#### PROBLEM
Exclude the pictures, then repeat exactly each line from the one containing "focal_mm: 18" to the final line of the records that follow.

(Source records)
+ + + +

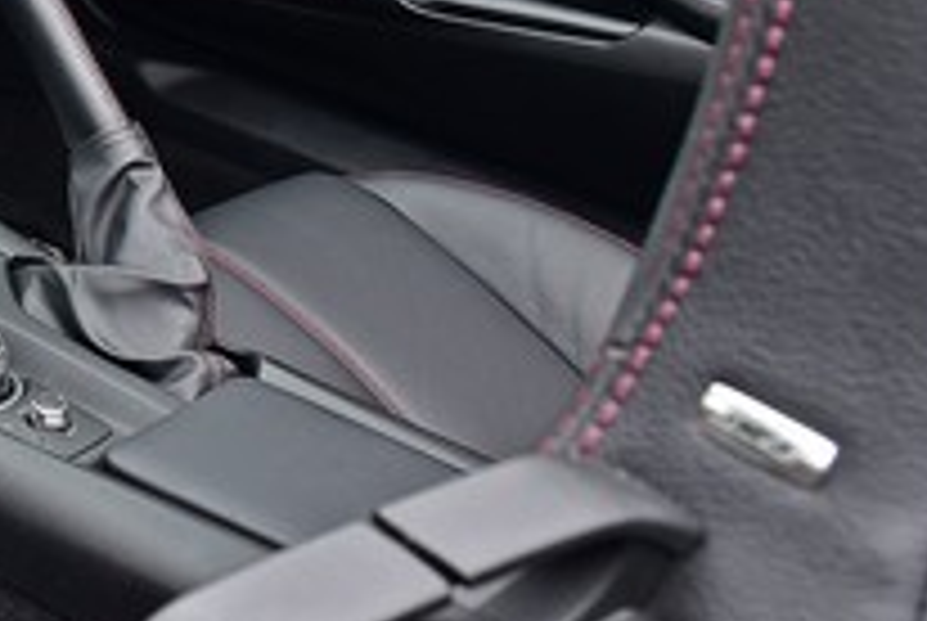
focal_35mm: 96
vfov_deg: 14.1
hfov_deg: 19.6
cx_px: -256
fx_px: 2476
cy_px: 40
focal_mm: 22
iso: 125
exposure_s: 1/60
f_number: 8
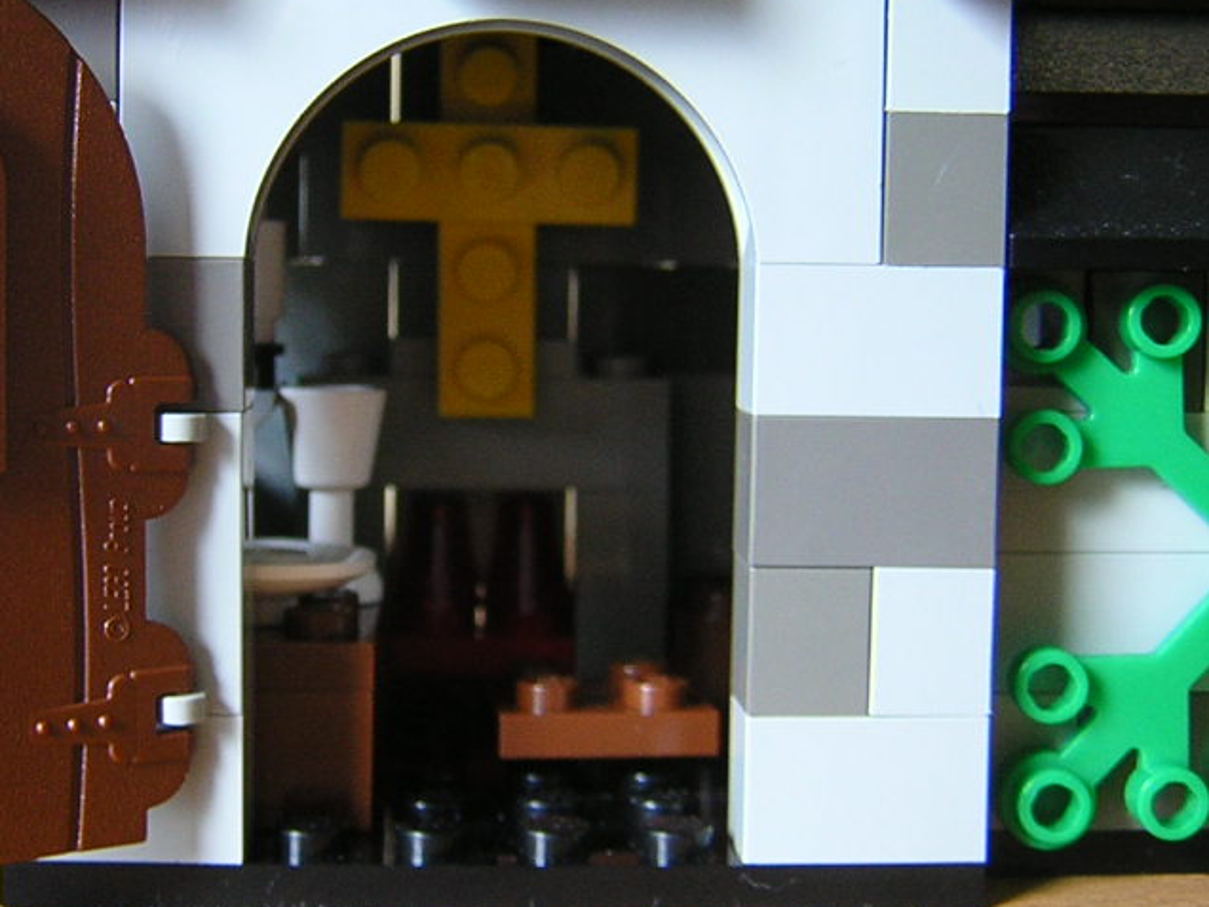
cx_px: 517
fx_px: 2026
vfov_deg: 25.2
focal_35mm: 58
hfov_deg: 33.2
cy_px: 384
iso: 234
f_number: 2.6
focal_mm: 4.7
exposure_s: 1/3.8
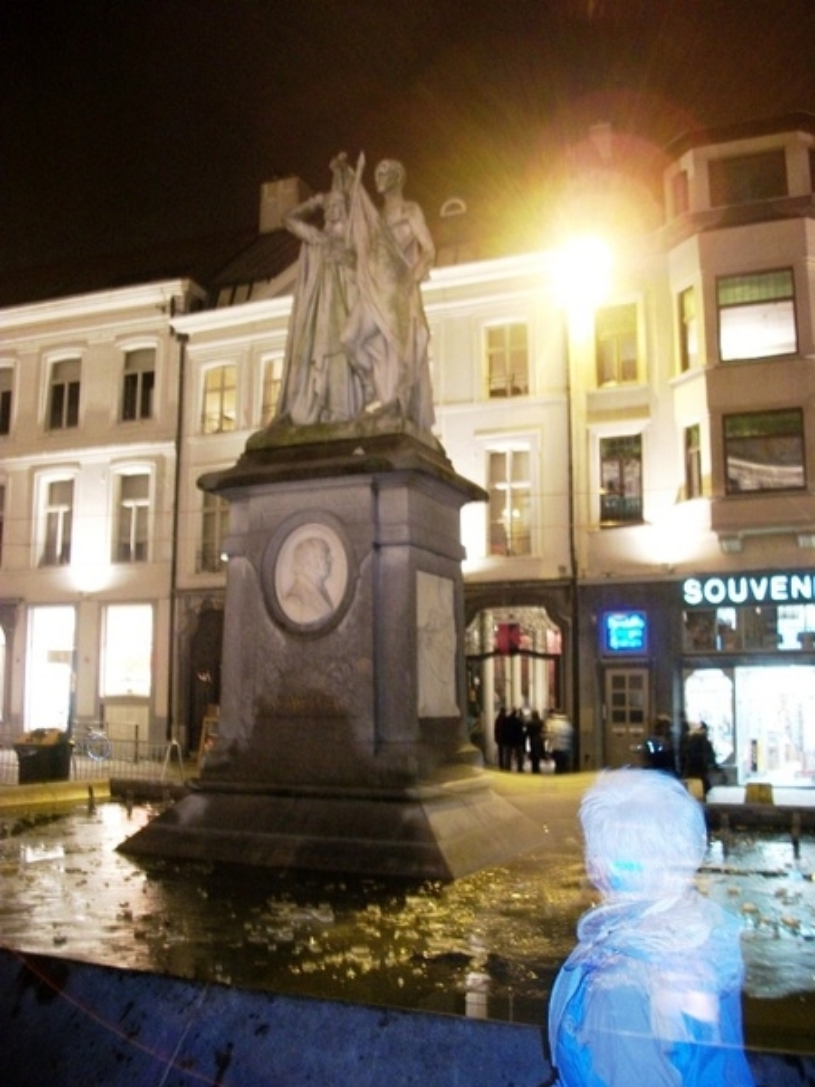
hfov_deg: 44.2
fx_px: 1005
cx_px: 408
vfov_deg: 56.8
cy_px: 544
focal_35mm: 32
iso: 160
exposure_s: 1/3.2
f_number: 2.9
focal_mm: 5.7
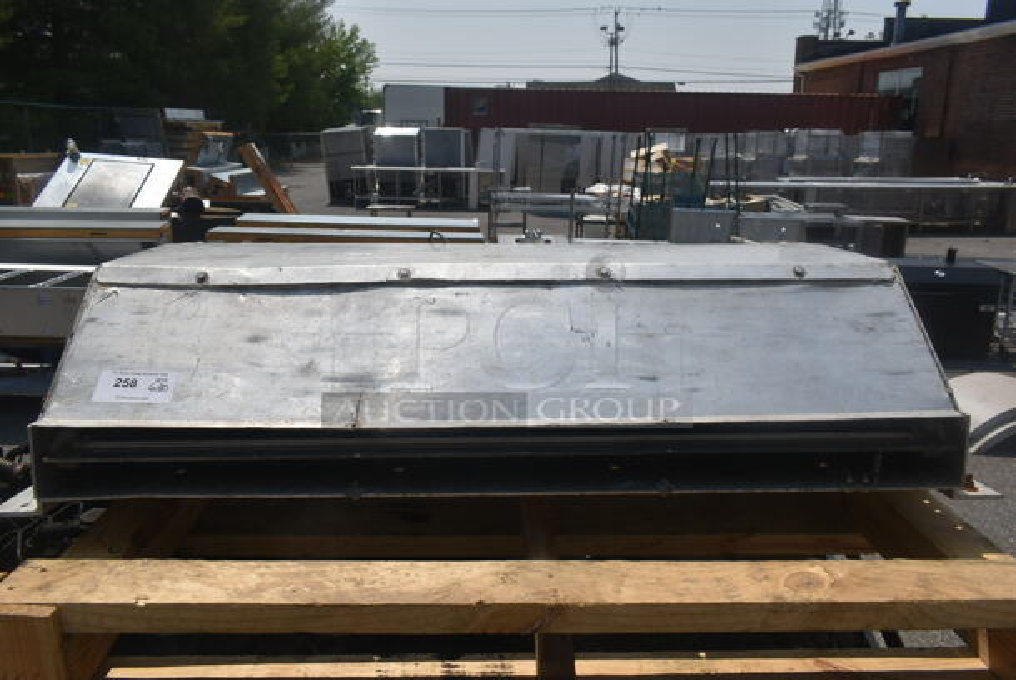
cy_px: 340
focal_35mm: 27
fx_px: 763
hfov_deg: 67.3
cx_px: 508
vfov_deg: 48.0
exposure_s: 1/1000
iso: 200
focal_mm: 18
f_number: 9
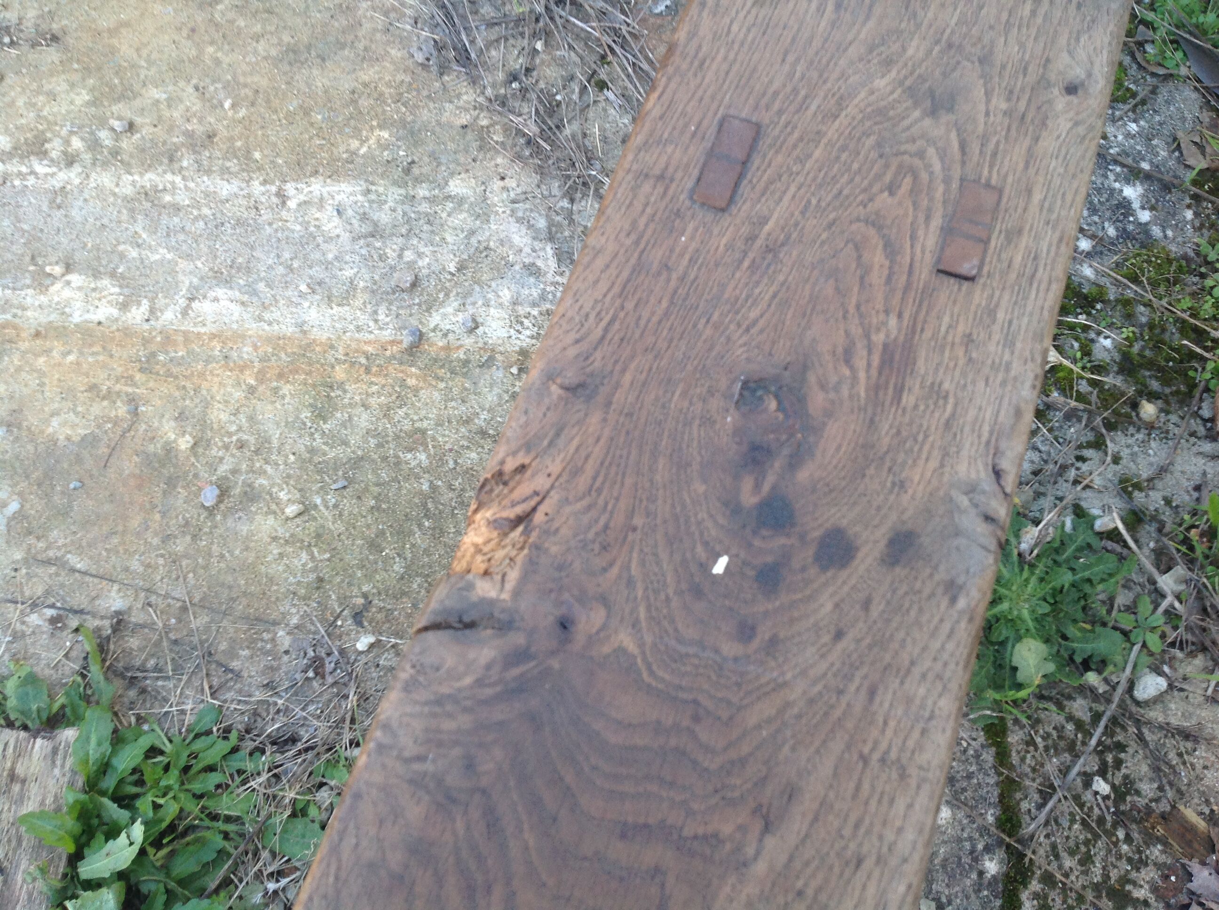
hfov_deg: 52.7
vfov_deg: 40.6
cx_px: 610
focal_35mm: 35
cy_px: 455
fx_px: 1231
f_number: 2.4
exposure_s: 1/120
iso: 80
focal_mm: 4.28
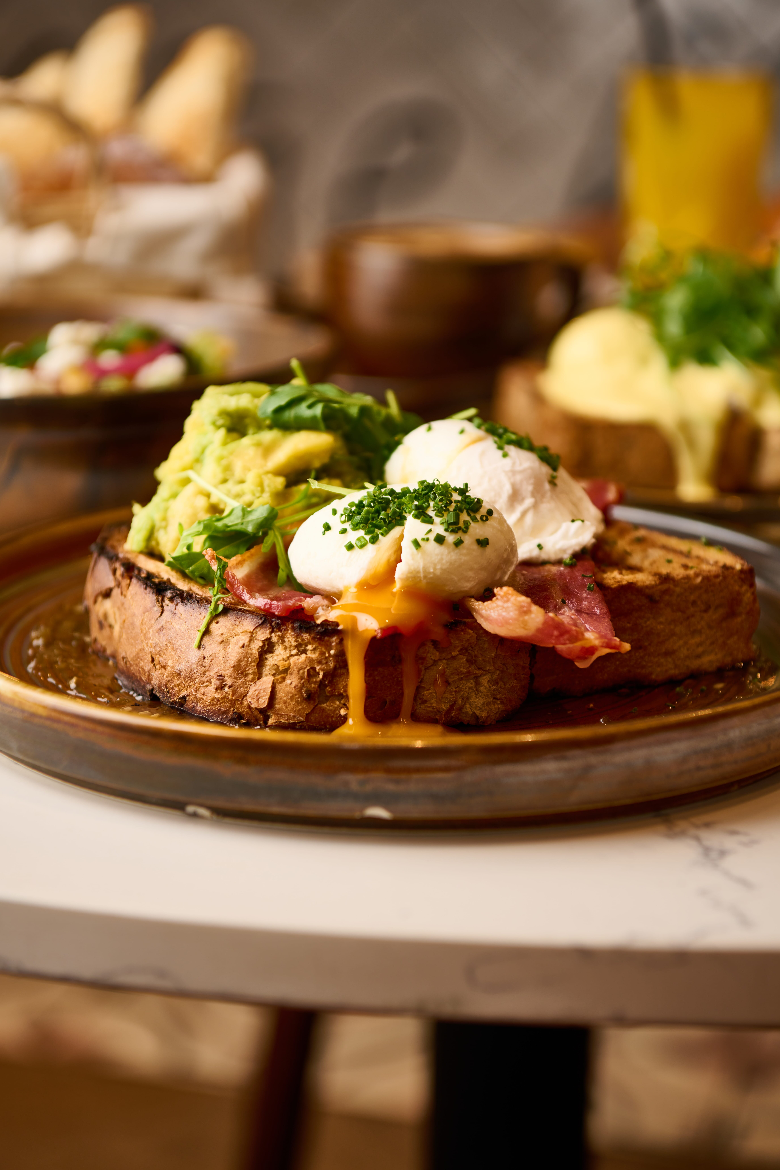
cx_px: 390
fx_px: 2275
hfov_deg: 19.5
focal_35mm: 70
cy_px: 585
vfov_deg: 28.8
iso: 80
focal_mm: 70
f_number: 4.5
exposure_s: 1/160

+ + + +

#### WRITTEN SOLUTION
focal_mm: 18
f_number: 9
hfov_deg: 52.7
vfov_deg: 40.6
cx_px: 610
focal_35mm: 35
cy_px: 455
fx_px: 1231
f_number: 2.4
exposure_s: 1/120
iso: 80
focal_mm: 4.28
cx_px: 390
fx_px: 2275
hfov_deg: 19.5
focal_35mm: 70
cy_px: 585
vfov_deg: 28.8
iso: 80
focal_mm: 70
f_number: 4.5
exposure_s: 1/160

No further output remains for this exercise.